▸ ACTION ITEM:
Continue the blog comments about driving in Germany, picking up right after the last sentence.

▸ EXTRACT PROVIDED:
■ ■ ■ ■
Blogger Cristin said...

While we were stationed there (04-07), they changed the test and supposedly it is much easier now. Myself and my vehicle made it over there in one piece, but we had a little fender bender while there. Black ice is not my friend! =)

May 15, 2008 at 6:12 PM  
Blogger Susan said...

Don't stress too much! study that program like it's the Bible and you'll cruise thru it. I screwed up a couple of signs, but otherwise breezed thru the testing. They make you sit thru a class prior to the test, going over MUCH of the info, and if you can't do it then, I think the second time, one can.

My only big problem with driving over there was other Americans ON POST! I was at Heidelberg, maybe 2 months, hubby was at an exercise.. I was going to the shoppette, and saw someone backing out of a spot. I stopped, not so much to let him out, but because he wasn't paying attention to traffic behind him. He backs and before I could get backed up, he smacks my van. Of course, his car is a rental as he's PCSing back stateside. The one witness in the whole lot? She's PCSing stateside in days as well. needless to say, my van still has the scratch on the front fender from the idiot.

The other incident was a factor of small German roads near our village in another village. I was driving with a friend who was visiting Germany after being an exchange student several years ago, so she was fluent, thankfully. I clipped a side mirror of a German's jeep. (trying to avoid oncoming traffic) My mirror shatters and I see the German flagging me down in my rearview mirror. We stop, and she walks back with me. The guy says it's his fault that he didn't turn the mirror in. You'll find that over there.
■ ■ ■ ■
▸ DATA TO EXAMINE:
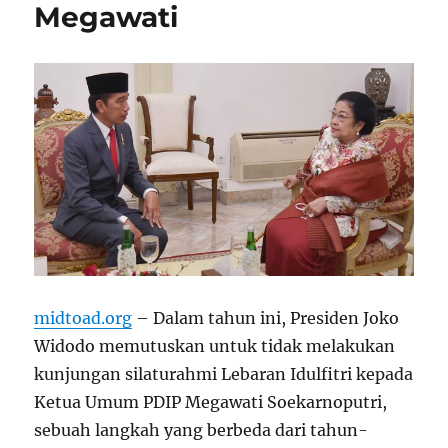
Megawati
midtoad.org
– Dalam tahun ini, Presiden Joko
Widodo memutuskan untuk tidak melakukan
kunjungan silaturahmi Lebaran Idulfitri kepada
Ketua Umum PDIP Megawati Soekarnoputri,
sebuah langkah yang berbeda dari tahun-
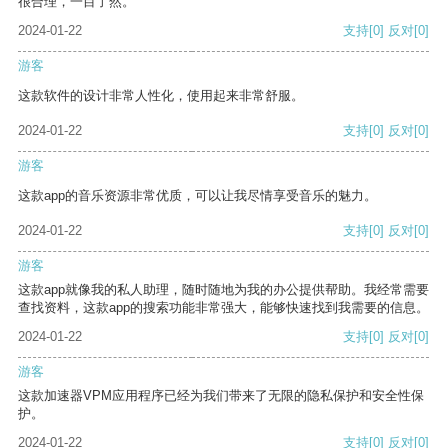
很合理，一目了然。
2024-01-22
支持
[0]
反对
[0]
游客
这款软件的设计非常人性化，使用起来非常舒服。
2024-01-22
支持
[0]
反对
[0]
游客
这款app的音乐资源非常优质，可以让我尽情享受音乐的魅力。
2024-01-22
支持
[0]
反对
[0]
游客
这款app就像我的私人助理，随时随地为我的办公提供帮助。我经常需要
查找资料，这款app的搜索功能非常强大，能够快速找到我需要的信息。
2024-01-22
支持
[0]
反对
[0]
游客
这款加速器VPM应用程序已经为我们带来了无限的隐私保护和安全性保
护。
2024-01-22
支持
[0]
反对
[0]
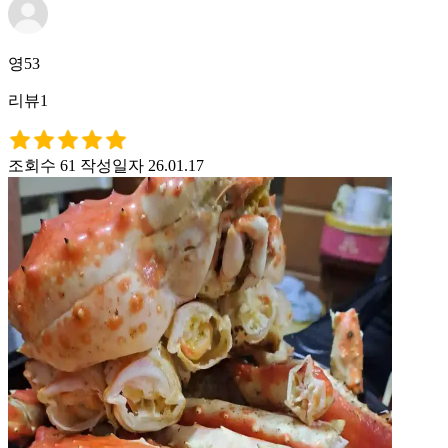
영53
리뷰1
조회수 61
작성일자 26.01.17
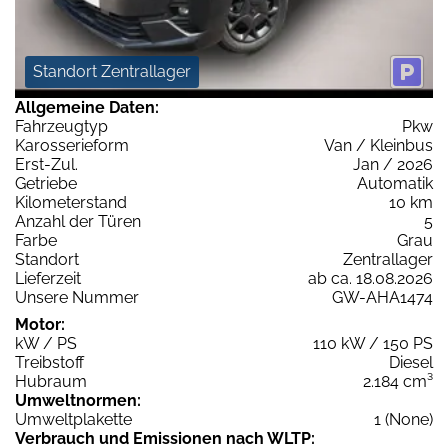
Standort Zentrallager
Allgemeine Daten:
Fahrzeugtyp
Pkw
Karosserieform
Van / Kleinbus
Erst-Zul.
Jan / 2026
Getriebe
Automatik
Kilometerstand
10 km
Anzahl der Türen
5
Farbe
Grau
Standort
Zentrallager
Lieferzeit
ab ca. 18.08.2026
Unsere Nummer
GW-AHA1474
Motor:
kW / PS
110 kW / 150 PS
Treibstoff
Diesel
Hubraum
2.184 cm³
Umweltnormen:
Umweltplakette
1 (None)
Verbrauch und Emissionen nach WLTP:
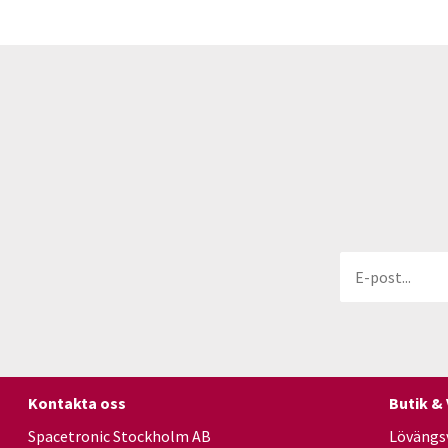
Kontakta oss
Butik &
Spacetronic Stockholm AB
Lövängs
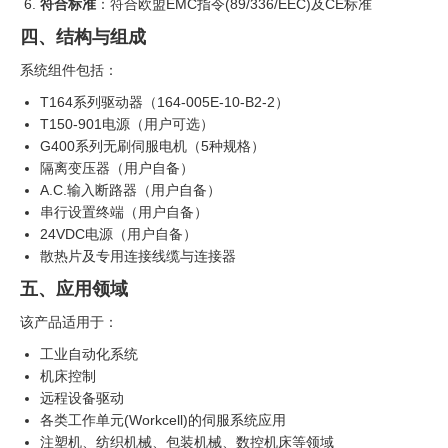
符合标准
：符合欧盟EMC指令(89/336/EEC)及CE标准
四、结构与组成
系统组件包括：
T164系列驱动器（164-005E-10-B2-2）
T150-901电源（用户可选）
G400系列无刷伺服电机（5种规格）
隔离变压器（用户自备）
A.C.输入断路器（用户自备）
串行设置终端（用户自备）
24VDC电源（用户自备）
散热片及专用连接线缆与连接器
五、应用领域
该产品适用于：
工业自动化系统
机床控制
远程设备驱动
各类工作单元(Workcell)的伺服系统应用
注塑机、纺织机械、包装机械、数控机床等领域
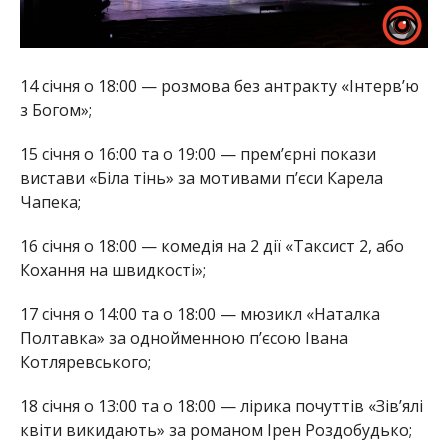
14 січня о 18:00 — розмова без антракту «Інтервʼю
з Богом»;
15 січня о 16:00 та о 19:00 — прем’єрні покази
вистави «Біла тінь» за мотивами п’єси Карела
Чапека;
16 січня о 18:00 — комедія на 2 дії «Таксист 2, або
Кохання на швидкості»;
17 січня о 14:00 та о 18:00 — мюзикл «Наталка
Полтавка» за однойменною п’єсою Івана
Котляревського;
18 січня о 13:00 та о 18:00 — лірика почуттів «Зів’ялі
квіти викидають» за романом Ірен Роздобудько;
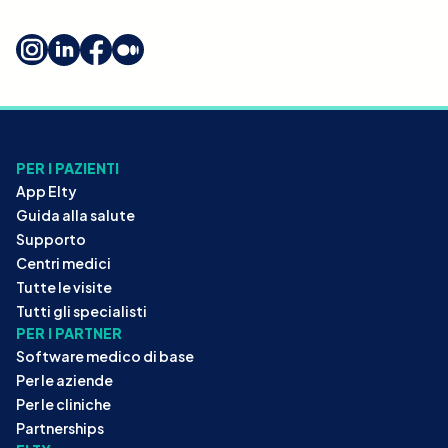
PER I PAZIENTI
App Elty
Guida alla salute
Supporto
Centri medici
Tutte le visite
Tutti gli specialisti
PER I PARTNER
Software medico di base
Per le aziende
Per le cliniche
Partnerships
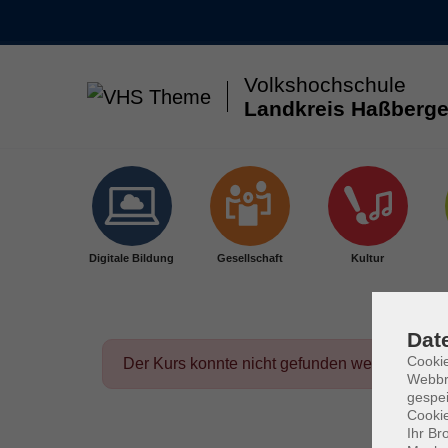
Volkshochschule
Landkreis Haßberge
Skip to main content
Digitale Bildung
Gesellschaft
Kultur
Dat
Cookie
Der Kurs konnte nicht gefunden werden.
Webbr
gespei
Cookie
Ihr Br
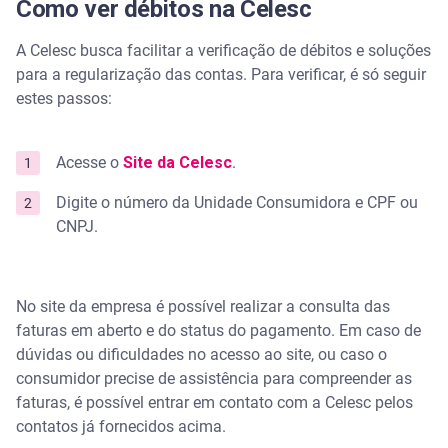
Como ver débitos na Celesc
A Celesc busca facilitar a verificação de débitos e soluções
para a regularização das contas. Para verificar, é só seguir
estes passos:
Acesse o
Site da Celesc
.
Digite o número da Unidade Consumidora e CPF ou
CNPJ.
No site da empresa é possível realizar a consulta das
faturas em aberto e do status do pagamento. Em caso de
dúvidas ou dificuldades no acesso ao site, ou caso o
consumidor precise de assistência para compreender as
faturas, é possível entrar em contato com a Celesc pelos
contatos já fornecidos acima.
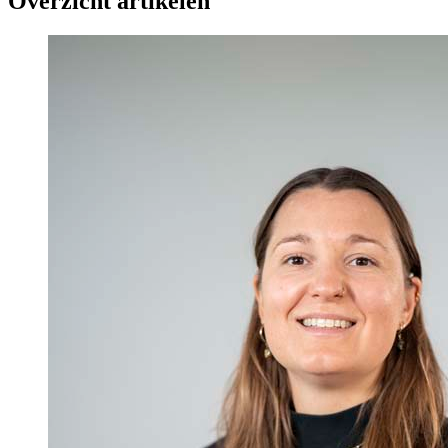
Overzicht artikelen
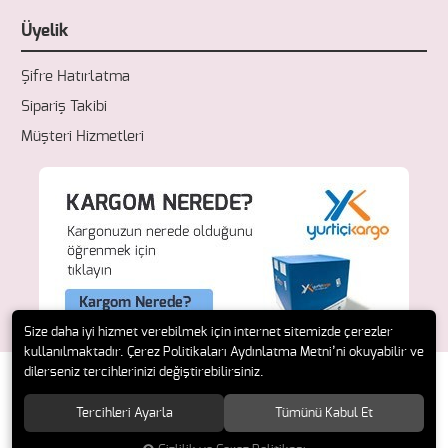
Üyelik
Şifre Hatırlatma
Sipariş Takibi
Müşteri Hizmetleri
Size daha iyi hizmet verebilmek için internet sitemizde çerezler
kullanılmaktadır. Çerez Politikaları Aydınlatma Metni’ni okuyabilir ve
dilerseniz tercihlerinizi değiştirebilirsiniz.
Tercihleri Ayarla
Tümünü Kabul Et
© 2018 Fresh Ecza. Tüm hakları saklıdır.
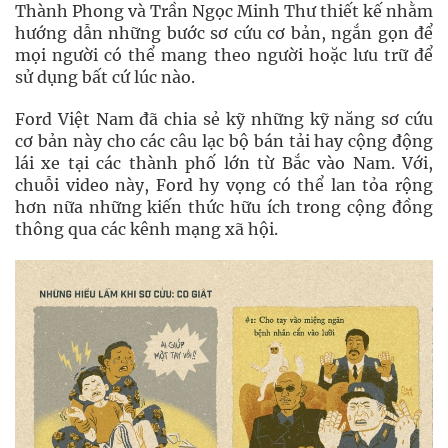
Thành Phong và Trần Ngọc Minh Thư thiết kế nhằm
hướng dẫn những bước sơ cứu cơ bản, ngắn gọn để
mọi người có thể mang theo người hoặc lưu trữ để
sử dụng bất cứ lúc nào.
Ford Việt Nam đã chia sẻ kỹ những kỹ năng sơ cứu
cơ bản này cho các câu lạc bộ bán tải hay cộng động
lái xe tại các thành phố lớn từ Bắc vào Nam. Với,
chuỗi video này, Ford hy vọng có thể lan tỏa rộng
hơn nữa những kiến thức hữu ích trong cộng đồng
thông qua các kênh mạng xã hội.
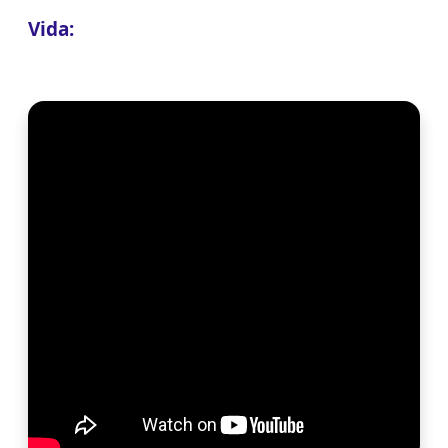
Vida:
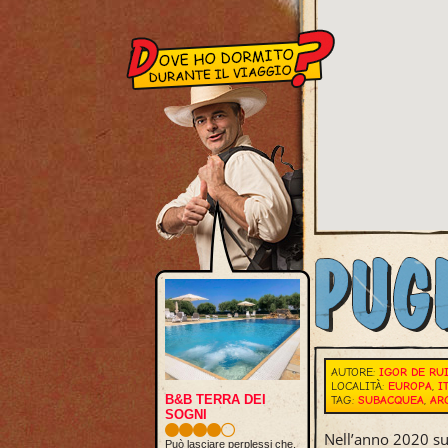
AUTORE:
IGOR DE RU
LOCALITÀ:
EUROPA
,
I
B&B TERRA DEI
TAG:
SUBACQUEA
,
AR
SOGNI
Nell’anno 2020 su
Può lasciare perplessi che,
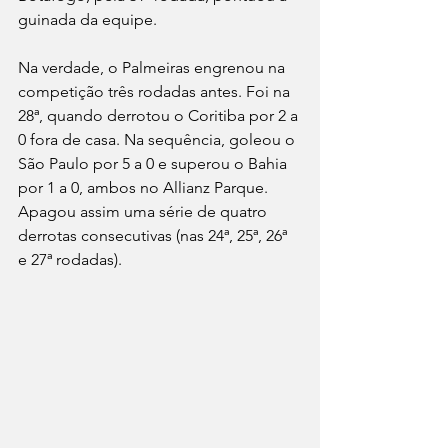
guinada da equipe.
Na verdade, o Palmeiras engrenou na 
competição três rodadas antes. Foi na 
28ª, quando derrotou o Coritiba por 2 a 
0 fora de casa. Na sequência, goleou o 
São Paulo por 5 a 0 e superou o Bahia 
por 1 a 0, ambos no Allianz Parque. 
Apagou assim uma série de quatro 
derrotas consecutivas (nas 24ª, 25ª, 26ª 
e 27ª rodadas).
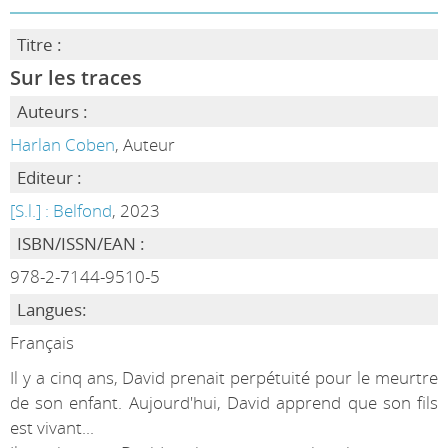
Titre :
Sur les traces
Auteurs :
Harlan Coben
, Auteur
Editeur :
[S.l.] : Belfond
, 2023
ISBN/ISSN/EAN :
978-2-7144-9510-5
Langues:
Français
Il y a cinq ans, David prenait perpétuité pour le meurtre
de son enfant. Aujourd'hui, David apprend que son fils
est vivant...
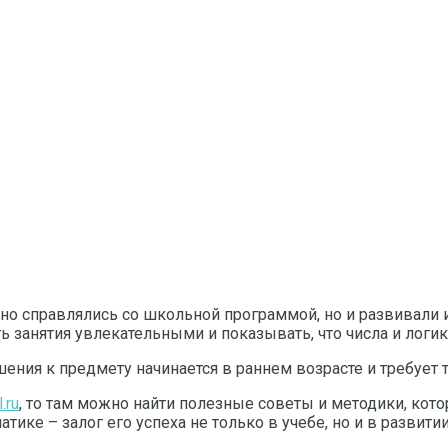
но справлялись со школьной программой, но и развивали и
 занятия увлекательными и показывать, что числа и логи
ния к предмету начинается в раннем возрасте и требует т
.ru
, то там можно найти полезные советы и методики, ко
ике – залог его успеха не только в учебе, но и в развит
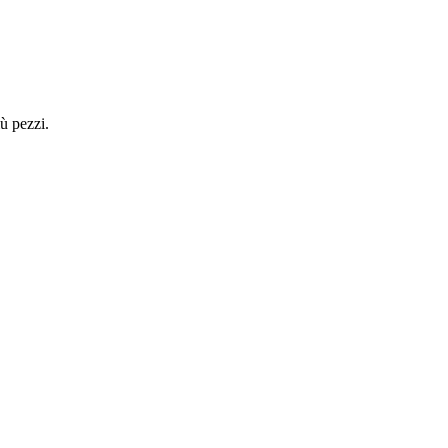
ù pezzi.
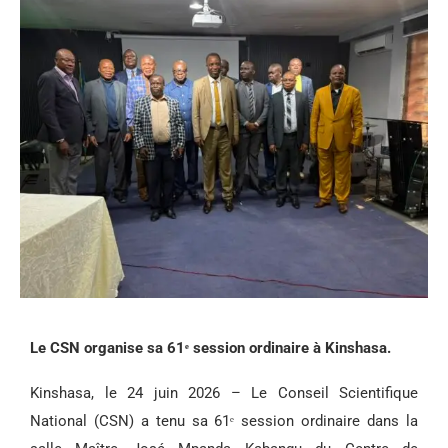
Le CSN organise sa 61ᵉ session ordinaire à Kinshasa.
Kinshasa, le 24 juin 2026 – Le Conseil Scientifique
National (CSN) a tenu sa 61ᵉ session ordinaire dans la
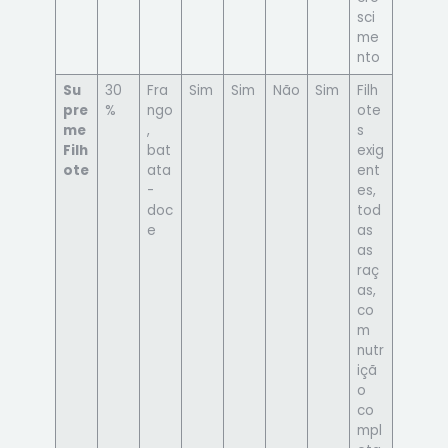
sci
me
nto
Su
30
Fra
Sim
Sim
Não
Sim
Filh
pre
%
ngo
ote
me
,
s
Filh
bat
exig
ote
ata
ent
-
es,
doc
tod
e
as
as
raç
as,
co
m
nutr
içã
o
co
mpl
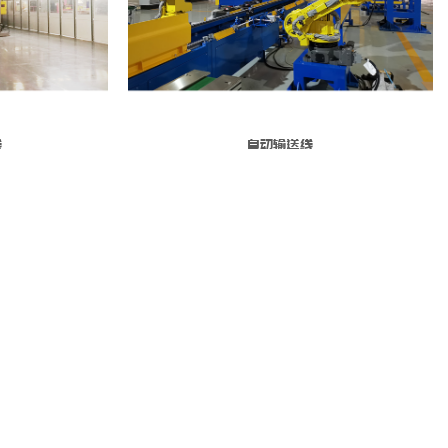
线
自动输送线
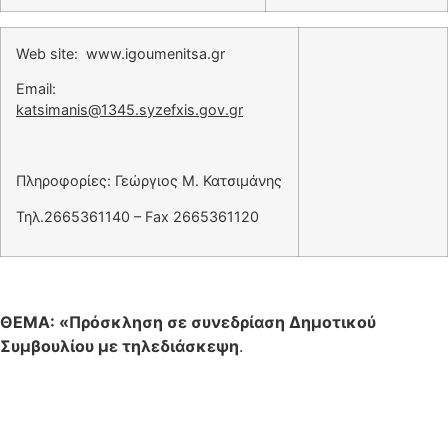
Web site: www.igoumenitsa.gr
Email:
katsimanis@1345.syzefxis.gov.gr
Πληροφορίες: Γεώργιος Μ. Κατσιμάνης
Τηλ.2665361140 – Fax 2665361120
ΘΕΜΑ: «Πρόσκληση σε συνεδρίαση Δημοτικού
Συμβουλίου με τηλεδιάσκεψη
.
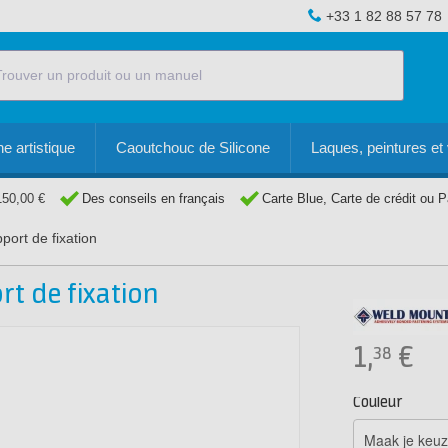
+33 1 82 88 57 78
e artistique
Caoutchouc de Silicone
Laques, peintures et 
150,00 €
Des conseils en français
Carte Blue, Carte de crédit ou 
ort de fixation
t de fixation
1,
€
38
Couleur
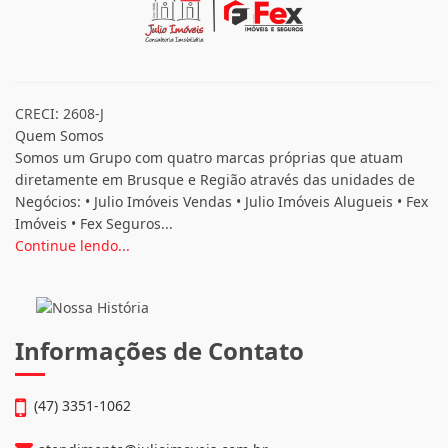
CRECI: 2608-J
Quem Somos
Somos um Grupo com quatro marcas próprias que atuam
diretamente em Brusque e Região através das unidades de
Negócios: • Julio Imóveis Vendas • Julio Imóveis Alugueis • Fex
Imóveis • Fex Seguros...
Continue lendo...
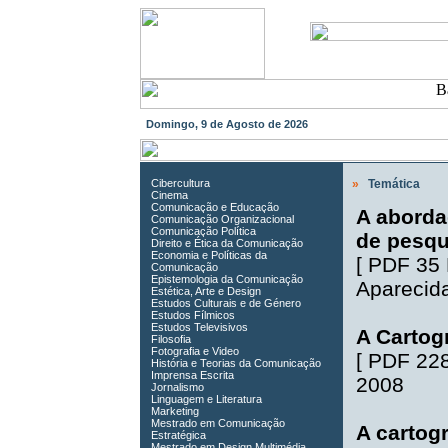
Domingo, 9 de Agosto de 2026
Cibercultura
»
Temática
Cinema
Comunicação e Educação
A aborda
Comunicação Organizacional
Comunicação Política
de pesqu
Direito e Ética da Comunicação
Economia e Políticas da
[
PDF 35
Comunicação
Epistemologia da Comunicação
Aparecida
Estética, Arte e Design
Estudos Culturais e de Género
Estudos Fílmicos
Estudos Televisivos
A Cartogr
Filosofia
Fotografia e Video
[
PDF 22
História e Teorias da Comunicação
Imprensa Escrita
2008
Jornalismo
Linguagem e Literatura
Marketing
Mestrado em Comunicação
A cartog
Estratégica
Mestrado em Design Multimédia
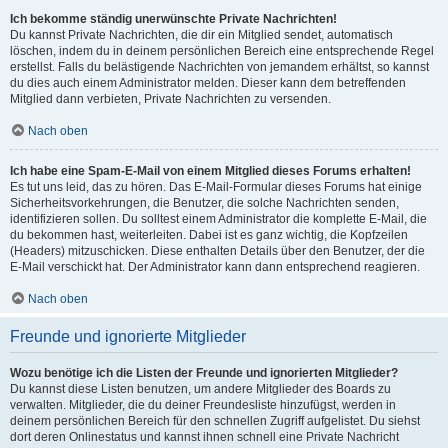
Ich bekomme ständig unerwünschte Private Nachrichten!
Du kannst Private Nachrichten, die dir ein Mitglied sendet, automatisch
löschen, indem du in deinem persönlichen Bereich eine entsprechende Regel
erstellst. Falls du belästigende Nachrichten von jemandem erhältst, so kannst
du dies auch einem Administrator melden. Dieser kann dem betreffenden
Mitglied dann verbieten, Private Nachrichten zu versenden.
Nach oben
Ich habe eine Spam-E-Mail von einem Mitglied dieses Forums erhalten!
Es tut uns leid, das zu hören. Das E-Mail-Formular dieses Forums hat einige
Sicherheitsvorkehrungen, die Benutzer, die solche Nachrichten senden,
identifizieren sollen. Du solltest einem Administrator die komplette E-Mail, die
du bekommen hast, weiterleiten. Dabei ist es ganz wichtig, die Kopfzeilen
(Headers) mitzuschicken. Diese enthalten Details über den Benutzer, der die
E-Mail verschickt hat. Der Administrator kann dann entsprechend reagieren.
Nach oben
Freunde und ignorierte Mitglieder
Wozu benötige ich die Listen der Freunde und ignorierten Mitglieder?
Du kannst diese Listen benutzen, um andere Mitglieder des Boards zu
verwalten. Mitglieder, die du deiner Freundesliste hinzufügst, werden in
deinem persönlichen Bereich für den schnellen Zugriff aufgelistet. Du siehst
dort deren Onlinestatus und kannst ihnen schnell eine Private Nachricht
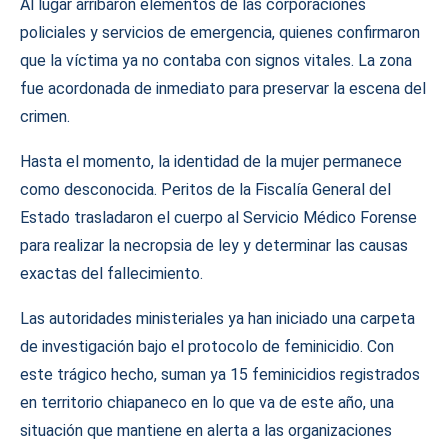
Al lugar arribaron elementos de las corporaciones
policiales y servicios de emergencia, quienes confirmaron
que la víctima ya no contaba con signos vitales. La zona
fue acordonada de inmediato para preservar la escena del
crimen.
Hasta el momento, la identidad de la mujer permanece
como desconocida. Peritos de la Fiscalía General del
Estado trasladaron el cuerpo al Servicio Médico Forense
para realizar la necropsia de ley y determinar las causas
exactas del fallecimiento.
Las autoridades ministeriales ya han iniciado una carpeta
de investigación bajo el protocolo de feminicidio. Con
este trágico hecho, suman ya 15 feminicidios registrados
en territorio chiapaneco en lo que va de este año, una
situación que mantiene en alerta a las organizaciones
■ ■ ■ ■
▸ ANSWER SPACE:
The one thing I love AND MISS is the speed on the autobahn. I usually went about 120k, maybe 140, especially after we got the Saab. The trip from Hberg to Ktown is painfully boring on the A6. Just don't drive like the NoDaks do... in the left lane for miles. You'll get run off the road! And I don't think it was legal to do so except to pass.

i'm not sure where you're going, but the traffic at Stuttgart is horrendous on the autobahn. They're doing (or were while we were there) major road construction.

Enjoy! I miss Germany desperately! Would love to be there instead of here.

May 15, 2008 at 11:17 PM  
Blogger J&M said...

We've been in Germany since 2005, and driving has been fine. I passed my license test without much studying. I just paid attention during the little class they make you take, and I've had one minor accident... I was driving in my German neighborhood, and a lady who was parked pulled off the curb right into the whole passenger side of my car... And then this past weekend we were in Paris and had to fit my poor Chrysler Sebring into this car coffin of a parking space (think four enclosed sides and no room to open the doors) and smashed the passenger side up and down the wall a few times while we were trying to park, but that was hubby driving, not me... my poor car!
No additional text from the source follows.